### EXCERPTED PASSAGE
============================================================
Mixed reaction to new doubles scoring system


RICK LEACH kept his date with destiny on that chilly night (Feb. 2) at the Kingfisher McDowell KSLTA Stadium in Bangalore. The American southpaw, arguably the most likeable character in the world of doubles, wrote a piece of trivia into the tennis chronicles. In each of the last three decades, Leach had reached the apex of doubles acclaim at least once with three different partners! In his hour of glory this time, Ellis Ferreira was his partner. The first Leach triumph in the late 80s came with Jim Pugh and in the late 90s it was with Jonathan Stark.

The Leach-Ferreira combine beat Petr Pala and Pavel Vizner who share family bonds as brothers-in-law 6-7 (6-8), 7-6(7-2), 6-4, 6-4 in the final to wind up the Touchtel World Doubles Challenge Cup which was in a way a sop of sorts from the world body for the aborted World Doubles championship.

The wait for that magical moment seemed like eternity for Leach as he scanned the gloomy skies and the wet court. From the pleasantness of the first three days, the weather had nearly turned a villain. Understandably, Leach was disheartened over the prospect of the final kicking off at all as a steady drizzle fell through the afternoon. After the depredations of this fitful rain cost nearly two hours, the final got off to a roar of approval from a goodly crowd as if to help the comeback man script another dramatic title triumph with his South African partner.

The crowd which had given him an emotional farewell last year was on its feet to welcome him back to the fold. Leach grew sentimental. "It was an incredible feeling. When I stepped on to the court, I wasn't too sure whether I would play as a 21-year-old or 37-year-old but I guess I played well enough to merit this win. It's a big bonus at 37." Leach- Ferreira pair won $145,000 as prize money and Pala-Vizner duo collected $73,000.

It was all the more sweet as Leach had emphatically said at the end of the last edition that he would quit the scene as a touring pro. "I came out of it as Ferreira wanted me to carry on for a little while and I was missing the circuit", said Leach.

The greatest Leach trait is affability. He had some nice words for the Czechs. "It was a pity that one of us had to lose out and it happened to be Pala and Vizner, it is a shame. They played great tennis", said Leach.

At the start of the five-day event, Leach and Ferreira, with an average age of 34, were not the hottest pair by any account. Their defeat in the first round of the league at the hands of bubbly Bryan twins from the U.S. nearly put the skids. But the well-heeled campaigners they have been, the two battled on. The revival started with that win over Chris Haggard of South Africa and Tom Vanhoudt of Belgium. After two patchy outings, Leach and Ferreira's fortunes took a dramatic swing when they ambushed the top seeds and Wimbledon champions, Don Johnson and Jared Palmer. It was as if this pair could do nothing wrong and the men across the net nothing right.

The Leach-Ferreira combination's strength is all about striking the right notes at the right time with a touch of ingenuity thrown in. Being two gifted left handers, the rarity in itself is a virtue. This is one pair which lives on percentages and meticulous use of the alleys. This is where the other pairs lost out.
============================================================
### EXTRACTED RECORDS
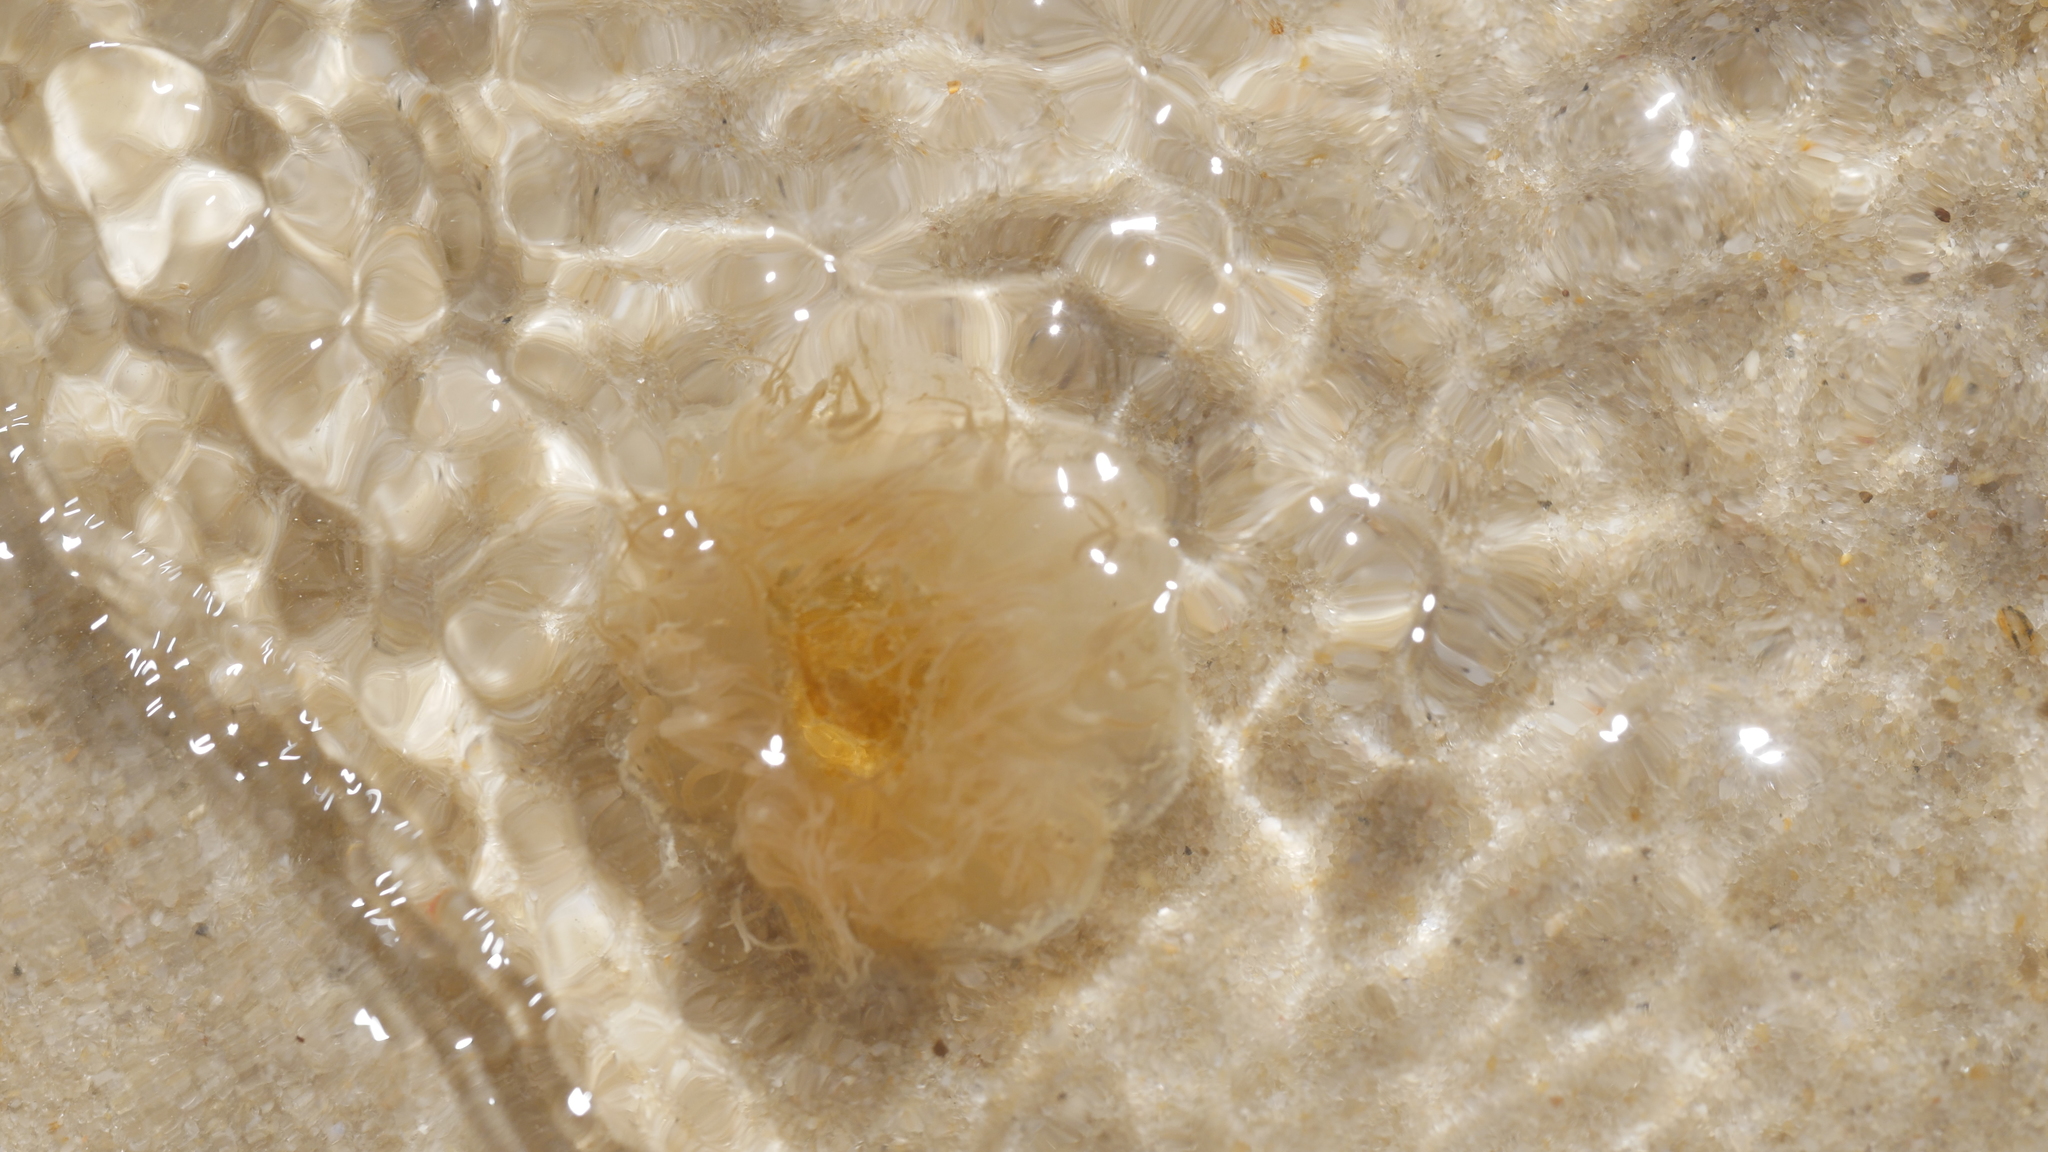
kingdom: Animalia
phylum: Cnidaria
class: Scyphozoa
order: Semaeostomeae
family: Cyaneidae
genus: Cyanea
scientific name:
============================================================
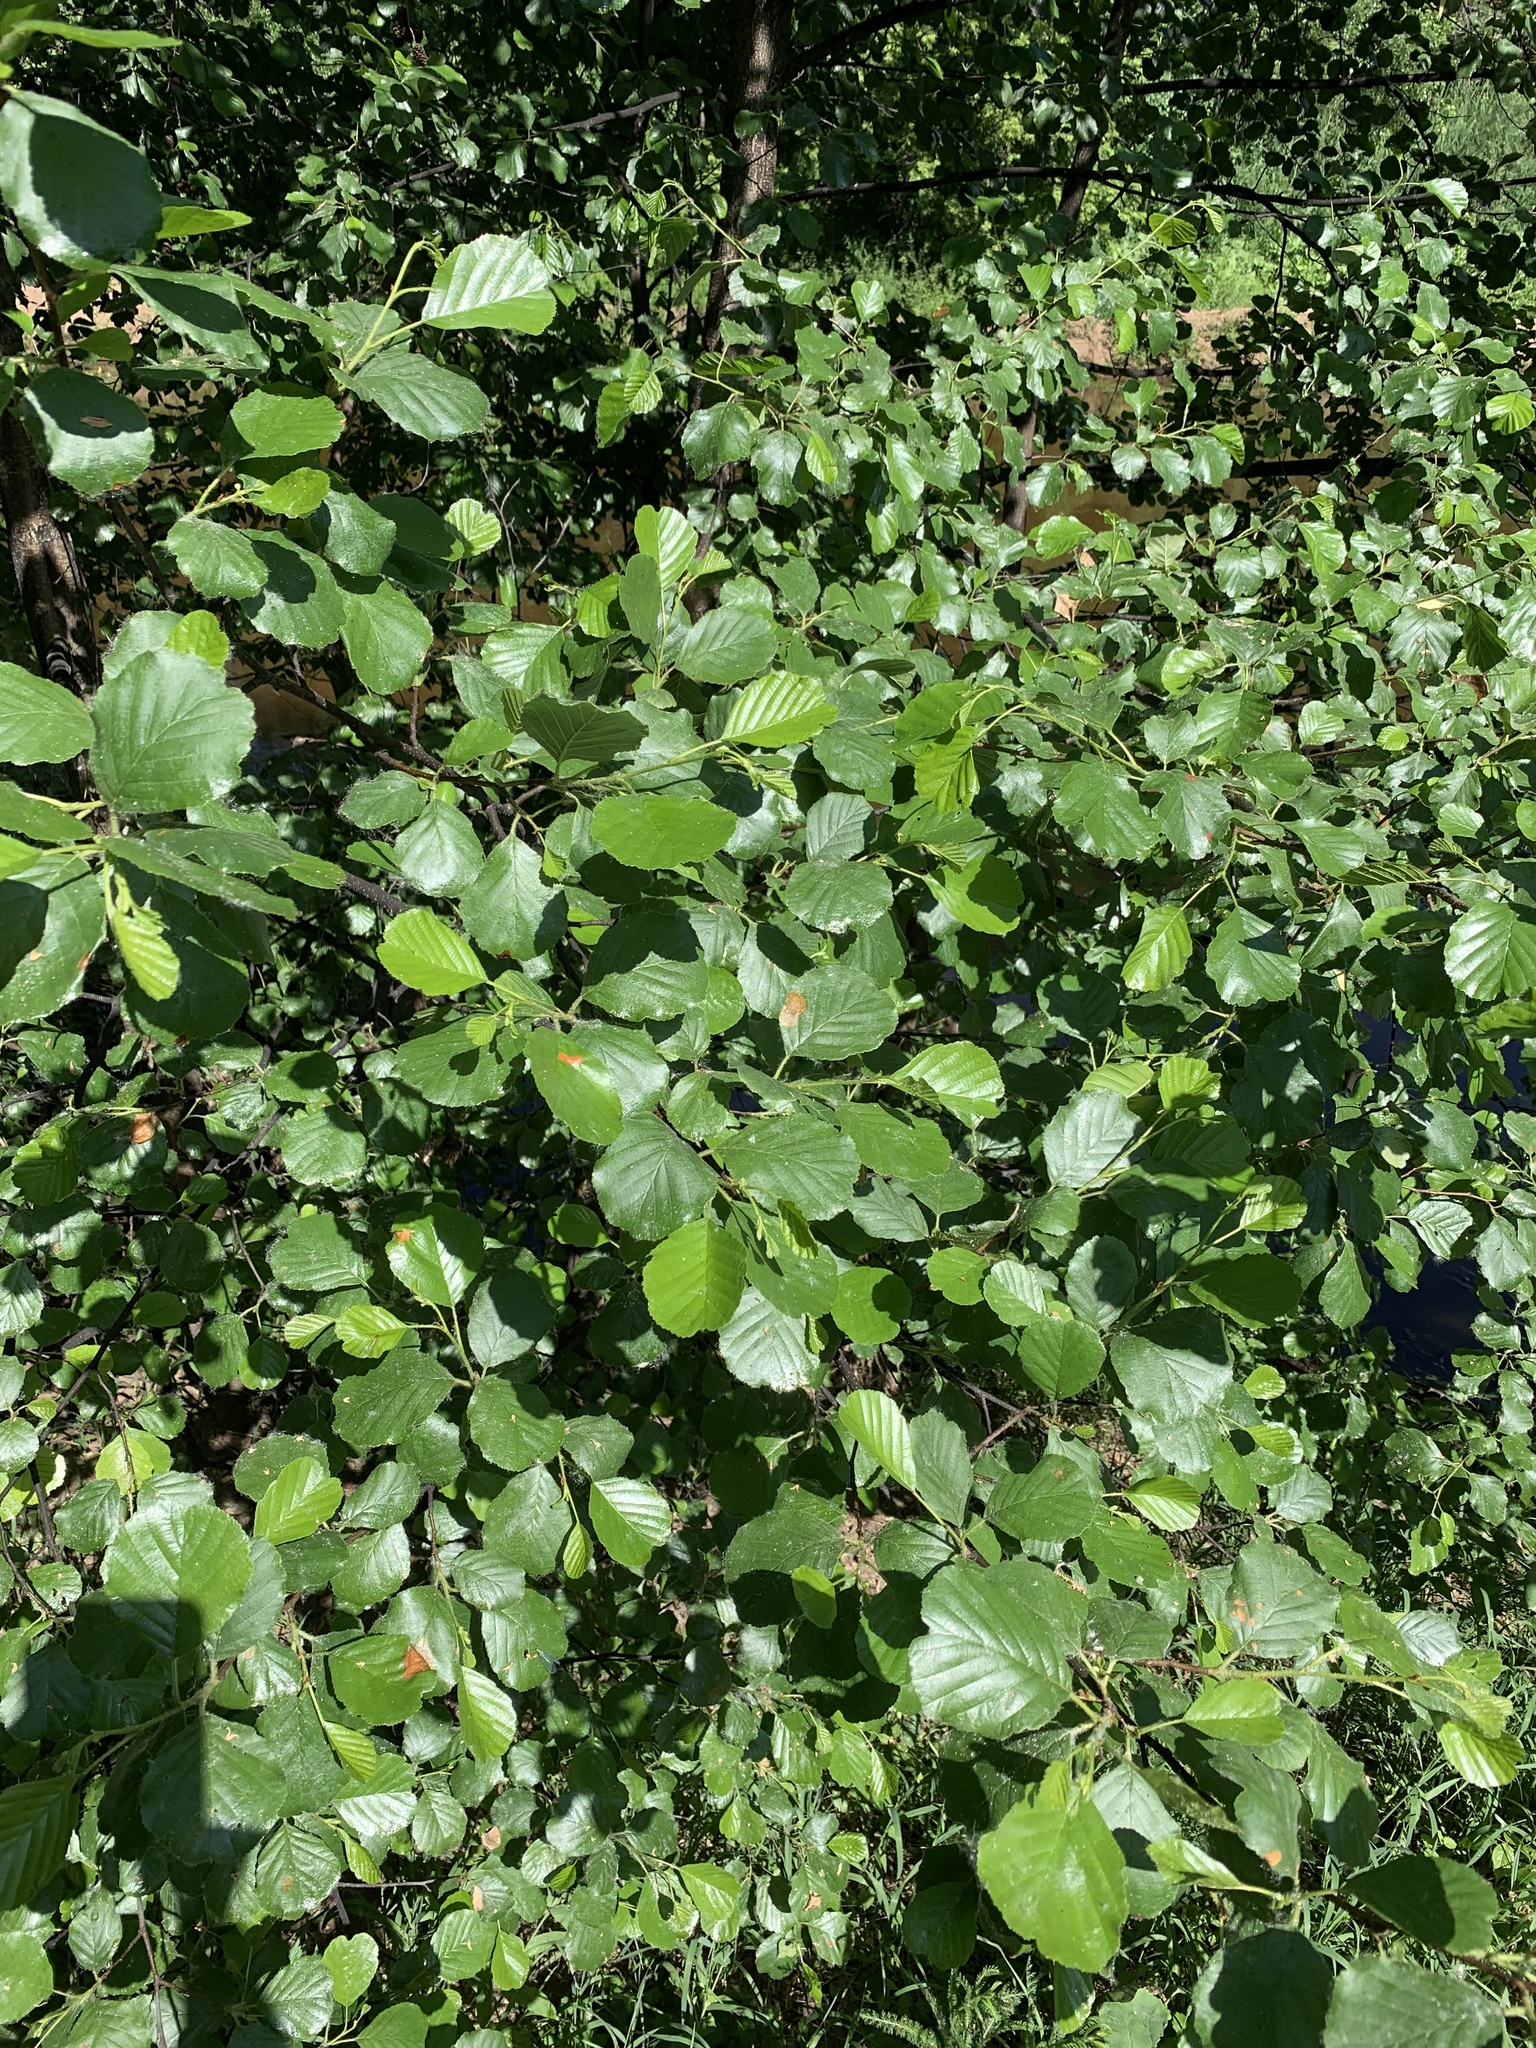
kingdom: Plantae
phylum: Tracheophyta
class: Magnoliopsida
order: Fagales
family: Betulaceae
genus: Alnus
============================================================
### TASK PROMPT
Answer these questions using the doubles tennis report above:
1. Who partnered Leach in his first triumph in the late 80s?
2. How much prize money did the Pala-Vizner duo collect?
3. Which top-seeded pair of Wimbledon champions did Leach and Ferreira ambush?

### RESULT FOR THIS EXERCISE
1. Jim Pugh
2. $73,000
3. Don Johnson and Jared Palmer